И тот и другой испытали на себе сильное влияние генуэзского и тюркского фактора. Лигурийцы основали на северных берегах Понта Эвксинского массу своих факторий, самую дальнюю из которых выдвинув аж в устье Дона-Танаиса – Тану, на месте нынешнего Азова. Их негоцианты не только торговали, но и искали клады на окраинах нынешнего Ростова.

Старая крепость Хаджибей несколько веков оглашала окрестности азаном муэдзина. Слияние же Дона и Темерника много лет считалось границей между турецким Азовом, татарским Задоньем и низовыми казачьими станицами.

Оба города возникли как производные русско-турецких войн. Название «Одесса» появилось в 1795 году, Ростов получил статус города в 1807 году. Оба почтил присутствием окуренный пороховым дымом бесчисленных викторий граф Александр Суворов (в Ростове он даже жил с семьей некоторое время), оба были под особым отеческим присмотром у губернатора Новороссии князя Михаила Воронцова, оба снискали внимание многочисленных служителей муз.

Оба знамениты своими катакомбами. Одесса – самыми длинными в мире (до 3 тысяч километров) каменоломнями, Ростов – крепостными подземными ходами, схемы которых до сих пор непонятны и никому до конца не ведомы. Зато в них во все времена прекрасно ориентировались местные контрабандисты и бандиты.

Разница лишь в том, что у Одессы, как тыловой базы Дунайской армии, стартовый капитал был промышленный, а у Ростова, как торжища у трех границ, – торговый. Это обусловило приток в ориентированные на экспорт регионы оборотистых коммерсантов. А вместе с ними и оборотистых людей, которых, подобно дудочке Гаммельнского крысолова, манил запах денег.

В обоих городах расцвела торговля и судоходство, что сделало их настоящими южнороссийскими вавилонами. Кроме уже упомянутых генов греков, татар, турок, итальянцев и русских, в их урбанистические жилы постепенно вливалась кровь немцев, евреев (оба города входили в «черту оседлости»), поляков, персов, армян, болгар, молдаван и др. В Одессе в 1819 году лишь четверть жителей называли себя русскими. В середине столетия здесь постоянно проживали около 10 тысяч иностранцев, а в конце века из 404 тысяч одесситов 198 233 были русскими, а 124 511 – евреями.

В Ростове в начале XIX века, при наличии действующей крепости св. Димитрия Ростовского, военных и приезжих купцов было больше, чем мещан. Ко времени отмены крепостного права в России (1861 год) из 12,5 тысячи жителей города лишь несколько сотен были иноземцами. К 1885 году из 61 тысячи населения более 50 тысяч были православными, 6 тысяч – иудеями, остальные – армяно-григориане, лютеране, католики, магометане, раскольники и пр. Заметим, что здесь не учитывается соседняя армянская Нахичевань с 30-тысячным (на конец века) населением преимущественно с геномом древнего Урарту.
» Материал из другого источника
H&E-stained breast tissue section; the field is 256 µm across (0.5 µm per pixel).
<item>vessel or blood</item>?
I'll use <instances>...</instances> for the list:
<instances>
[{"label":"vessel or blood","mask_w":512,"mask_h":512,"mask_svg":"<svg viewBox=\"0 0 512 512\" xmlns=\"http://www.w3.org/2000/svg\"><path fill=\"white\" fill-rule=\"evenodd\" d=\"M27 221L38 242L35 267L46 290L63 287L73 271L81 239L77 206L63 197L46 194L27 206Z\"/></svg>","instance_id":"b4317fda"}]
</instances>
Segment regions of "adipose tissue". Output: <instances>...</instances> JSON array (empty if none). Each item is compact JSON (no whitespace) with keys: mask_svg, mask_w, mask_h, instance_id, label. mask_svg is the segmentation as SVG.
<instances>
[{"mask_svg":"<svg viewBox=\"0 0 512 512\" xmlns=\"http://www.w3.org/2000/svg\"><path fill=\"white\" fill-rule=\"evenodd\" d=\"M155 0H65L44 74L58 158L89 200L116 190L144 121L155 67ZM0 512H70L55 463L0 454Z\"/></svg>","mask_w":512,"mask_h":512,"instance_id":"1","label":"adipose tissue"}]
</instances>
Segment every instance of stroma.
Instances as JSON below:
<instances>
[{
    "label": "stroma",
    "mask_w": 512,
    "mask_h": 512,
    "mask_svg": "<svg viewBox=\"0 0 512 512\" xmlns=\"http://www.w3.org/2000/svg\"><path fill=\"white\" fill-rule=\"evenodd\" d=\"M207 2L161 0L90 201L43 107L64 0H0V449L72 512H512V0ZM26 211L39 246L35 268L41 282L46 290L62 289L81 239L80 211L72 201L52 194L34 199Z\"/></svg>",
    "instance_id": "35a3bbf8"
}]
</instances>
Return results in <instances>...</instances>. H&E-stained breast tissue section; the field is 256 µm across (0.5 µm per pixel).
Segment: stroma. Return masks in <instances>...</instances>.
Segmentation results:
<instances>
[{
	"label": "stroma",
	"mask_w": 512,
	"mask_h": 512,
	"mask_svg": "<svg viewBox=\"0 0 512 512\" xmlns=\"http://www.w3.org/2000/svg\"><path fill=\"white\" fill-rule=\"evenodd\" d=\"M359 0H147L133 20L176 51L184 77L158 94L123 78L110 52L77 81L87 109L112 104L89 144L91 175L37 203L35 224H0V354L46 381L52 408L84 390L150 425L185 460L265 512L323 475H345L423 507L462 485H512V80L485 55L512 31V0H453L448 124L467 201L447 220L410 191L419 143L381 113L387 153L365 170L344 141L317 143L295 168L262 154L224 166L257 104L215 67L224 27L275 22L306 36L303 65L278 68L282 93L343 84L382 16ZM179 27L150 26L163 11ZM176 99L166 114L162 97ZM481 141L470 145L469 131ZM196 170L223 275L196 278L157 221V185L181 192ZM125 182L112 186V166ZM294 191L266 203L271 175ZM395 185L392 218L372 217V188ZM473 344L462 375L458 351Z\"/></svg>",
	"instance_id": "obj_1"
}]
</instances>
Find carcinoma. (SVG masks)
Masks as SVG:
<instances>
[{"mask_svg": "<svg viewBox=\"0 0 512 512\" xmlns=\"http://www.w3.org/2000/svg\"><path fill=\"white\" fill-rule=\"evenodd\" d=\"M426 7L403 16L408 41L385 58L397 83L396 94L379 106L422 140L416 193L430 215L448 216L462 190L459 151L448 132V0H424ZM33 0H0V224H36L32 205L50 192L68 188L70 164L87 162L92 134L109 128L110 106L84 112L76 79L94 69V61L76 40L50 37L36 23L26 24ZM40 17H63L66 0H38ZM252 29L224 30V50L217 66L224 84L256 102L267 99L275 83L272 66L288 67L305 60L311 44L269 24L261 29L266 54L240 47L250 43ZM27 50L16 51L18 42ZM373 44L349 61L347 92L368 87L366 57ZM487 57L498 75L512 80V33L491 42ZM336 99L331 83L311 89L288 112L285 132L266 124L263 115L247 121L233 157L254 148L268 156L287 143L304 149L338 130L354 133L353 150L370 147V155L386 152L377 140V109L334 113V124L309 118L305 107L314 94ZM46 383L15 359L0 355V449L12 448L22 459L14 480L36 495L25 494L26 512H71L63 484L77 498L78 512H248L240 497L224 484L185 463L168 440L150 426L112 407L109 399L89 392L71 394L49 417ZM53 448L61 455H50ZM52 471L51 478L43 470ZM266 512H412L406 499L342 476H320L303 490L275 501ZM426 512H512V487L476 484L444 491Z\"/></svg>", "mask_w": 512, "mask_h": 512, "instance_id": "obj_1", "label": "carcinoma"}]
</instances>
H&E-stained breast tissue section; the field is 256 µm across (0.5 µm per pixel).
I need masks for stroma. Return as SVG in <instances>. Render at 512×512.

Из-за этого общеупотребительным языком в Одессе и Ростове стал не традиционный великий, могучий, правдивый и свободный, а некая гремучая смесь из русско-суржико-идише-армяно-тюрко-германо-итало-греко-франко-блатного вербального набора. Столь режущего великоросские уши турбулентностью фрикативных согласных. По этому говору жителей «южного марьяжа» можно было безошибочно узнать по всей территории одной шестой части суши.

Достаточно схожие у близнецов и источники финансовой состоятельности. Золотой дождь пролился над Одессой благодаря введению Высочайшим повелением в 1819 году режима порто-франко (свободного порта на ограниченной территории города), который действовал до 1859 года. Возможность беспошлинной торговли за короткое время увеличила число одесских торговцев в 10 раз, а заодно и дала толчок к появлению здесь промышленных предприятий, перерабатывающих ввозимое по заниженным ценам сырье.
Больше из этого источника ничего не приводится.